1. Field of the Invention
The invention relates generally to the field of neutron well logging instruments that use neutron generators. More specifically, the invention relates to methods for controlling operating parameters of a neutron generator in such instruments to optimize neutron output and neutron generator operating lifetime.
2. Background Art
Neutron well logging instruments are known in the art for evaluation of physical characteristics of subsurface formations penetrated by wellbores. Neutron well logging instruments typically include a source of neutrons having what is termed “high” energy, for example in a arrange of 2 to 14 million electron volts (eV), and one or more radiation detectors placed at selected distances from the neutron source. The neutrons from the source enter the formations surrounding the wellbore in which the instrument is disposed. The one or more radiation detectors count radiation events, for example, inelastic gamma rays, epithermal or thermal neutrons, or capture gamma rays. Numbers of such radiation events, and/or their time and energy spectral characteristics, are related to physical parameters of interest of the surrounding formations. Such parameters include, as non-limiting examples, fractional volume of pore space (porosity), and mineral composition of the rock grains making up the various formations.
Neutron well logging instruments are known to include isotopic (chemical) sources, which include one or more radioisotopes emitting neutrons at a more or less constant rate, and electronic neutron generators. Electronic neutron generators include a pulsed neutron generator that is configured to emit controlled duration pulses or “bursts” of neutrons. Other examples of electronic neutron generators provide continuous neutron generation.

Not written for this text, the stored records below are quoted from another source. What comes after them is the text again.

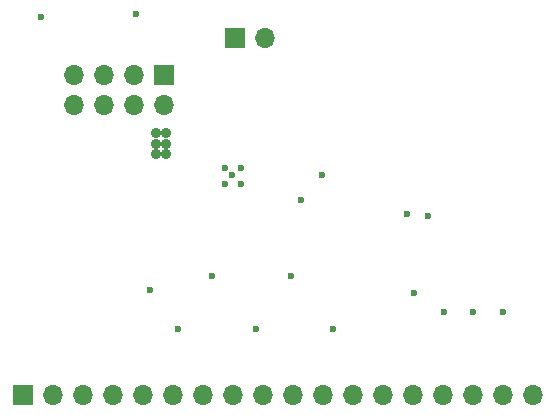
<source format=gbs>
G04 #@! TF.GenerationSoftware,KiCad,Pcbnew,(6.0.1)*
G04 #@! TF.CreationDate,2022-01-16T17:21:19+09:00*
G04 #@! TF.ProjectId,BrushlessMotorDriver_DRV8311,42727573-686c-4657-9373-4d6f746f7244,rev?*
G04 #@! TF.SameCoordinates,PX7270e00PY8b3c880*
G04 #@! TF.FileFunction,Soldermask,Bot*
G04 #@! TF.FilePolarity,Negative*
%FSLAX46Y46*%
G04 Gerber Fmt 4.6, Leading zero omitted, Abs format (unit mm)*
G04 Created by KiCad (PCBNEW (6.0.1)) date 2022-01-16 17:21:19*
%MOMM*%
%LPD*%
G01*
G04 APERTURE LIST*
%ADD10R,1.700000X1.700000*%
%ADD11O,1.700000X1.700000*%
%ADD12C,0.600000*%
%ADD13C,0.900000*%
G04 APERTURE END LIST*
D10*
X13800000Y28975000D03*
D11*
X13800000Y26435000D03*
X11260000Y28975000D03*
X11260000Y26435000D03*
X8720000Y28975000D03*
X8720000Y26435000D03*
X6180000Y28975000D03*
X6180000Y26435000D03*
D10*
X1900000Y1900000D03*
D11*
X4440000Y1900000D03*
X6980000Y1900000D03*
X9520000Y1900000D03*
X12060000Y1900000D03*
X14600000Y1900000D03*
X17140000Y1900000D03*
X19680000Y1900000D03*
X22220000Y1900000D03*
X24760000Y1900000D03*
X27300000Y1900000D03*
X29840000Y1900000D03*
X32380000Y1900000D03*
X34920000Y1900000D03*
X37460000Y1900000D03*
X40000000Y1900000D03*
X42540000Y1900000D03*
X45080000Y1900000D03*
D10*
X19865000Y32171200D03*
D11*
X22405000Y32171200D03*
D12*
X37500000Y8900000D03*
X40000000Y8900000D03*
X42500000Y8900000D03*
X20300000Y21100000D03*
X20300000Y19800000D03*
X15000000Y7500000D03*
X11400000Y34200000D03*
X12600000Y10800000D03*
X24600000Y12000000D03*
X34378800Y17202500D03*
X21600000Y7500000D03*
X25400000Y18400000D03*
X3400000Y33900000D03*
X36178800Y17102500D03*
X34978800Y10502500D03*
X19000000Y19800000D03*
X19000000Y21100000D03*
X27200000Y20500000D03*
X28100000Y7500000D03*
X19600000Y20500000D03*
X17900000Y12000000D03*
D13*
X14000000Y23200000D03*
X13100000Y23200000D03*
X13100000Y24100000D03*
X13100000Y22300000D03*
X14000000Y22300000D03*
X14000000Y24100000D03*
M02*

</source>
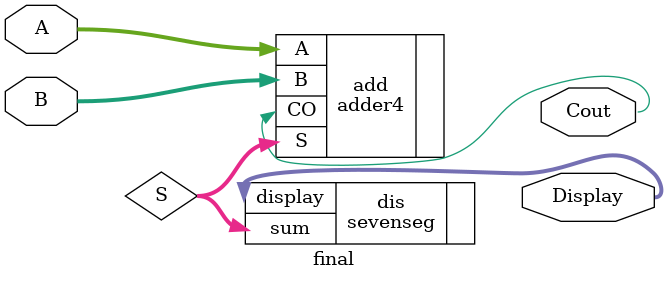
<source format=v>
`timescale 1ns / 1ps


module final(
    input [3:0] A,
    input [3:0] B,
    output Cout,
    output [6:0] Display
    );
    
    wire [3:0] S; 
    
    adder4 add(.A(A), .B(B), .CO(Cout), .S(S));
    sevenseg dis(.sum(S), .display(Display));
    
    
endmodule

</source>
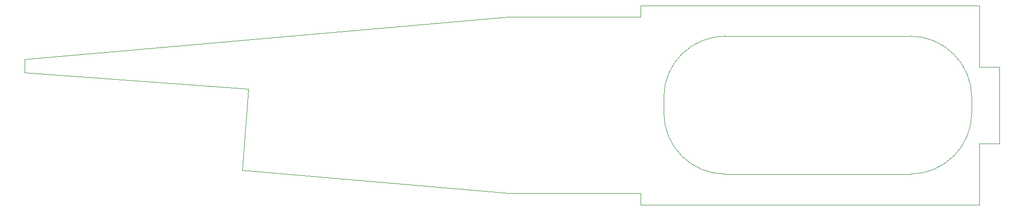
<source format=gbr>
%TF.GenerationSoftware,KiCad,Pcbnew,8.0.0*%
%TF.CreationDate,2024-08-24T04:45:33-07:00*%
%TF.ProjectId,sled,736c6564-2e6b-4696-9361-645f70636258,rev?*%
%TF.SameCoordinates,Original*%
%TF.FileFunction,Profile,NP*%
%FSLAX46Y46*%
G04 Gerber Fmt 4.6, Leading zero omitted, Abs format (unit mm)*
G04 Created by KiCad (PCBNEW 8.0.0) date 2024-08-24 04:45:33*
%MOMM*%
%LPD*%
G01*
G04 APERTURE LIST*
%TA.AperFunction,Profile*%
%ADD10C,0.100000*%
%TD*%
G04 APERTURE END LIST*
D10*
X191325992Y-48361672D02*
X221805992Y-48361600D01*
X233235983Y-53441600D02*
X236486954Y-53441600D01*
X177355957Y-76301600D02*
X233235983Y-76301600D01*
X233235983Y-43281575D02*
X233235983Y-53441600D01*
X177355957Y-45186575D02*
X177355957Y-43281575D01*
X155581731Y-45186575D02*
X177355957Y-45186575D01*
X155581731Y-45186575D02*
X75742800Y-52171600D01*
X181165957Y-59791600D02*
X181165957Y-58499094D01*
X181165958Y-58499094D02*
G75*
G02*
X191325992Y-48361673I10159934J-22538D01*
G01*
X221805992Y-48361600D02*
G75*
G02*
X231965924Y-58521600I0J-10159932D01*
G01*
X75742800Y-52171600D02*
X75742800Y-54398012D01*
X111644735Y-70552615D02*
X112631906Y-57122289D01*
X155581731Y-74396600D02*
X177355957Y-74396600D01*
X177355957Y-74396600D02*
X177355957Y-76301600D01*
X233235983Y-76301600D02*
X233235983Y-66141600D01*
X233235983Y-66141600D02*
X236486954Y-66141600D01*
X236486954Y-66141600D02*
X236486954Y-59791600D01*
X236486954Y-53441600D02*
X236486954Y-59791600D01*
X177355957Y-43281575D02*
X233235983Y-43281575D01*
X231965983Y-58521600D02*
X231965957Y-59791600D01*
X231965957Y-61038994D02*
X231965957Y-59791600D01*
X231965956Y-61038994D02*
G75*
G02*
X221826549Y-71221600I-10160164J-22438D01*
G01*
X191325931Y-71221575D02*
X221826549Y-71221600D01*
X191325931Y-71221575D02*
G75*
G02*
X181165956Y-61108260I-39J10160043D01*
G01*
X181165957Y-59791600D02*
X181165957Y-61108260D01*
X155581731Y-74396600D02*
X111644735Y-70552615D01*
X112631906Y-57122289D02*
X75742800Y-54398012D01*
M02*

</source>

Generally, neutron generators known in the art include a hermetically sealed envelope or tube that is substantially evacuated. A reservoir (which in some examples is embodied in a filament) in the tube includes adsorbed deuterium. The reservoir is controllably heated, typically by an electrical resistance heater. An ion generator or ion source is disposed in the tube, typically near one end of an accelerating column. When actuated with electrical power, the on generator ionizes the deuterium and/or tritium released by heating the reservoir. A target is disposed at the opposite end of the tube and is charged to high voltage relative to the ion generator so as to attract and accelerate the ions produced by the ion generator. Ions strike the target, which may in some neutron generators include tritium and/or deuterium therein, so as to create helium and free neutrons by a fusion reaction. For purposes of well logging, it is important that the number of neutrons in each burst, the burst timing, and the energy of such neutrons are well controlled. Two operating parameters of a pulsed neutron generator that are controllable to affect the neutron output are the ion beam current and the voltage applied to the target (“high voltage”). One example of a pulsed neutron generator and control system therefor is described in U.S. Pat. No. 4,298,805 issued to Dennis. Ion beam current is typically controlled by adjusting the current applied to the reservoir heating element (e.g., the filament). The greater the ion beam current, the greater the neutron output. Increasing the filament power (by increasing current and/or voltage) increases the filament temperature, and thus the number of gas molecules inside the tube available for ionization and acceleration to the target.
In general, a pulsed neutron generator should be operated at the maximum, reliable high voltage applied to the target that the electrical insulation surrounding the neutron generator tube and the tube itself can sustain. At such level of high voltage, a certain ion beam current will be necessary to achieve a nominal neutron output. At higher voltages, less ion beam current will be required for the same neutron output, which usually results in less erosion of the target, thus longer target life. Typical neutron generator regulation techniques provide that with decreasing neutron output, the ion beam current is increased (e.g., by increasing filament power), and vice versa, to compensate and maintain the desired neutron output. Pulsed neutron generator tubes are subject to high voltage leakage current. Leakage currents typically result from electrons leaving the high voltage electrodes (such as the target) and moving to a focusing or other lower voltage electrode disposed inside the tube. Such leakage current is an unavoidable result of the high voltage applied across the accelerator column, and the magnitude of such leakage current may depend on the age and physical condition of the neutron generator. Leakage current can also flow between high voltage electrodes outside the neutron generator tube, through insulating media or along surfaces of insulators. The total electrical current that must be provided by the high voltage power supply will be related to the sum of the ion beam current and the leakage currents. When the ion beam current plus the leakage current exceeds the maximum current available from the high voltage power supply, the leakage current may cause the numbers of neutrons produced by the pulsed neutron generator to decrease, and such decrease in neutron output can no longer be compensated by further increasing the ion beam current. Regulation of high voltage and ion beam current are complicated by the fact that leakage current is frequently not predictable or readily measurable. Thus, during operation of a pulsed neutron well logging instrument, intermittent events of excessive leakage current having variable duration may occur.
What is needed is a technique for controlling neutron generator ion beam current and high voltage that can provide optimum neutron output even if the leakage current becomes excessive.